Inhibitory Effect of the Glycerophosphate Moiety of Lipoteichoic Acid from Lactic Acid Bacteria on Dexamethasone-Induced Atrogin-1 Expression in C2C12 Myotubes.

Atrogin-1, which is an important regulator of ubiquitin-mediated protein degradation in skeletal muscle, is a major marker of muscle loss and disuse muscle atrophy. To investigate which components of lactic acid bacteria (LAB) suppress dexamethasone (DEX)-induced atrogin-1 expression, mouse skeletal muscle C2C12 myotubes were treated with DEX in the presence or absence of components of LAB. Heat-killed cells and lipoteichoic acid (LTA) derived from five LAB strains significantly suppressed DEX-induced atrogin-1 expression.

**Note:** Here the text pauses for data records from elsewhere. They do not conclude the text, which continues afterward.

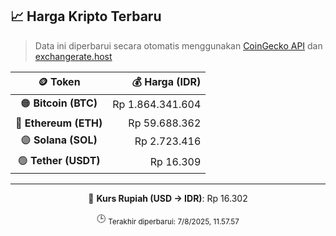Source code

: 

<!-- HARGA_KRIPTO -->
## 📈 Harga Kripto Terbaru

> Data ini diperbarui secara otomatis menggunakan [CoinGecko API](https://www.coingecko.com/) dan [exchangerate.host](https://exchangerate.host/)

<div align="center">

| 🪙 Token | 💰 Harga (IDR) |
|:------:|---------------:|
| 🟠 **Bitcoin (BTC)**   | Rp 1.864.341.604 |
| 🔵 **Ethereum (ETH)**  | Rp 59.688.362 |
| 🟣 **Solana (SOL)**    | Rp 2.723.416 |
| 🟢 **Tether (USDT)**   | Rp 16.309 |

---

💱 **Kurs Rupiah (USD → IDR)**: Rp 16.302

🕒 <sub>Terakhir diperbarui: 7/8/2025, 11.57.57</sub>

</div>
<!-- /HARGA_KRIPTO -->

The glycerophosphate (GroP) fraction prepared from chemically-degraded LTA and sn-glycerol-1-phosphate suppressed DEX-induced atrogin-1 expression, whereas the glycolipid anchor fraction of LTA did not. Heat-killed cells obtained by culturing under low-Mn2+ conditions, which generated fewer poly-GroP polymers in LTA, displayed significantly lower inhibitory activity compared to heat-killed cells grown under normal conditions. These results suggested that LTA of LAB contributed to suppressing atrogin-1 expression and that the GroP moiety of LTA was responsible for its inhibitory activity.